Ethics, Investment, and Responsibility
- Contentious debate over whether ethics should impact investment decisions:
- One side: “anything can be used for good or bad,” avoiding stocks on moral grounds is naive.
- Others counter that scale and intent matter (nukes vs kitchen knives); if ethics don’t influence investments, that’s itself an ethical stance.
- “Hate the game, not the player” is criticized as abdicating responsibility; systems and actors form a feedback loop, so companies share blame.
Hegemony, Deterrence, and Karp’s Rhetoric
- Karp’s argument that peace comes from making adversaries wake and sleep in fear of American “wrath” is seen by some as Orwellian, almost domestic-abuser logic applied to geopolitics.

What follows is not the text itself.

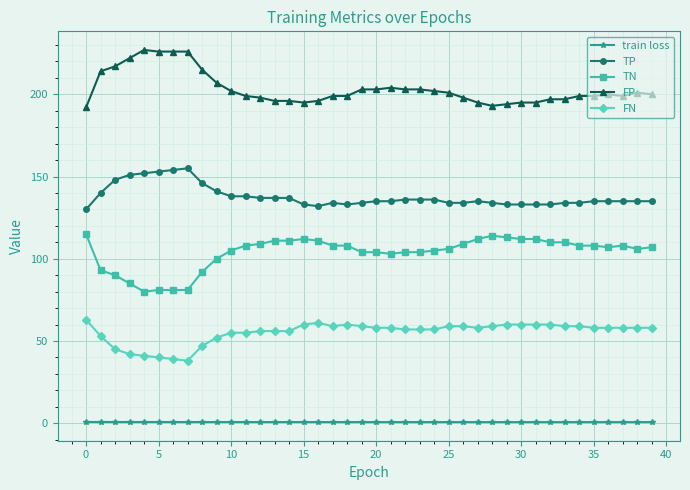

Rank the series by their maximum value, from highest to lowest.

FP, TP, TN, FN, train loss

- Defenders say history shows strength and deterrence reduce large-scale war; critics reply nuclear risk, blowback, and permanent fear undermine that logic.
- A claim that supporting Palantir is equivalent to supporting a stabilizing US unipolar order is widely attacked as a false, supremacist dichotomy.
Alternatives, Systemic Critiques, and Big Tech
- Some point to Palantir’s pandemic logistics and hospital work as clear public-good use cases; others view Operation Warp Speed as itself harmful.
- Concern is raised that smartphones and platforms from other tech giants, by enabling pervasive tracking, may be more fundamentally “evil,” since they provide the raw data Palantir exploits.